Chemnitz kenti, reel sosyalizmin karşıdevrim tarafından çözülmesi sonrasının Alman coğrafyasındaki en etkili cinayet şebekesi olarak tarihe geçen NSU'nun merkez üssü niteliği de taşıyor. Mundlos, Böhnhardt ve Tschäpe üçlüsünün Alman kontrgerilla labaratuvarlarında idman ettirilip, dolaşıma sokuldukları kenttir Chemnitz. 

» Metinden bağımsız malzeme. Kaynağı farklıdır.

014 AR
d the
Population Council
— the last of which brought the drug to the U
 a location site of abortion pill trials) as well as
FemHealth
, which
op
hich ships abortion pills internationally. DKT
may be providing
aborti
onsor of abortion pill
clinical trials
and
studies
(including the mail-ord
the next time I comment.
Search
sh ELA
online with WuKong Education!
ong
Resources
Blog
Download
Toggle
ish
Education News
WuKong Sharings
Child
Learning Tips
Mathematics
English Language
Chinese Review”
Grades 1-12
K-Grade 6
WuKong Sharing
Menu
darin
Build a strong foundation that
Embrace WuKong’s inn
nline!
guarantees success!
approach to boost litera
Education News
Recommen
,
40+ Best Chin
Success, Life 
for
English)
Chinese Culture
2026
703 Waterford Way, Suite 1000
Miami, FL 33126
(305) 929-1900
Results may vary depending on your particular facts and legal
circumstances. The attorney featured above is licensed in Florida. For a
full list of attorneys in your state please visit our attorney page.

Ölüm korkusunun kol gezdiği Chemnitz sokaklarındaki olaylar için ana akım medya asıl sorumluyu ilan etti bile: Chemnitz, Alman Demokratik Cumhuriyeti'nin bir kenti olduğu için ve ADC'de  ''özgürlükçü atmosfer olmadığı'' için bu durum, ''otoriter kişilik'' gelişimine yol açmışmış!

ALMANYA'DA ANTİFAŞİZMİ GAYRI MEŞRU İLAN EDEN, FAŞİZMİN OLMADIĞI TEZİ CHEMNİTZ'DE ÇÖKMÜŞTÜR

Başta Mölln ve Solingen olmak üzere pek çok batı Alman kentindeki göçmen kıyımları el çabukluğu ile unutturuluyor. ''Otoriter kişilik'' analizcilerinin tek kaygısı Almanya'nın ''dünyadaki imajı'' kaygısıdır. Bu kadar da olmaz ki! Kameraların ve polisin şefkatli bakışları önünde Hitler selamı verilmez ki!

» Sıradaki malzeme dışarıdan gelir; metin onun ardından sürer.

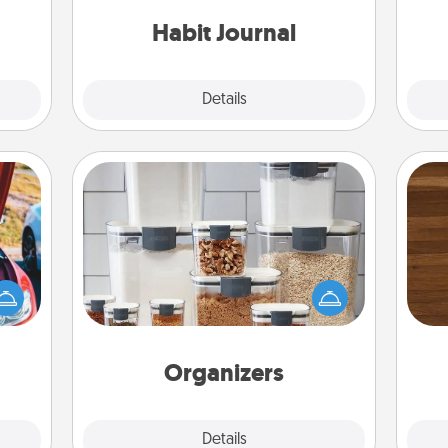
friends and loved ones do just that.
 them
Habit Journal
pen.
Explore
Details
Close
Organizers
Rob
When things are organized, it makes
hange
mu
people feel good. Gift some things
etter
A
that make organizing easier for your
self!
friends, spouse, or family.
Organizers
Explore
Details
Close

ADC'nin batı tarafından yutulması ile başlayan antikomünist restorasyon süreci, karşıdevrim güçlerinin gemi azıya aldıklarının işaretleriyle doludur. Chemnitz'de kapitalist resmi devlet tezi çökmüştür. Faşizmi aşırı sağ diye meşrulaştırma makyajları akmış, Alman faşizminin çirkin yüzü bir kez daha açığa çıkmıştır. Yerleşik düzenin bütün sözde ''ciddi'' kurumlarının, Nazilerin işbirlikçisi ya da göz yumanı oldukları bir kez daha suçüstü yakalanmıştır.

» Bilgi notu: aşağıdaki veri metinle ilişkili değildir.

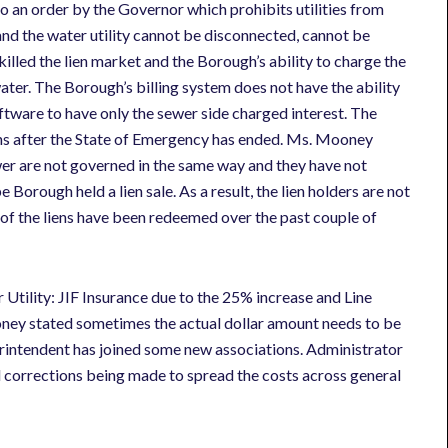
o an order by the Governor which prohibits utilities from
s and the water utility cannot be disconnected, cannot be
illed the lien market and the Borough’s ability to charge the
ter. The Borough’s billing system does not have the ability
oftware to have only the sewer side charged interest. The
nths after the State of Emergency has ended. Ms. Mooney
wer are not governed in the same way and they have not
Borough held a lien sale. As a result, the lien holders are not
 of the liens have been redeemed over the past couple of
tility: JIF Insurance due to the 25% increase and Line
 stated sometimes the actual dollar amount needs to be
rintendent has joined some new associations. Administrator
al corrections being made to spread the costs across general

Şimdi sıra antifaşist siyasetin hakiki meşruiyetindedir. Alman sonbaharı, düzenin pullarının bir bir döküldüğü günlere girmiştir. Almanya solu, savunmacı antifaşizm koyundan çıkıp, düzen değişikliği talebini dile getirme ödeviyle sorumlu olduğunu daha fazla öteleyemez. Geçiniz demokrasi palavralarını!

Alman Demokratik Cumhuriyeti'ni savunmayan, faşizmin ''aşırı sağ'' ambalajı içinde kitlelere yutturulmasının önüne geçemez.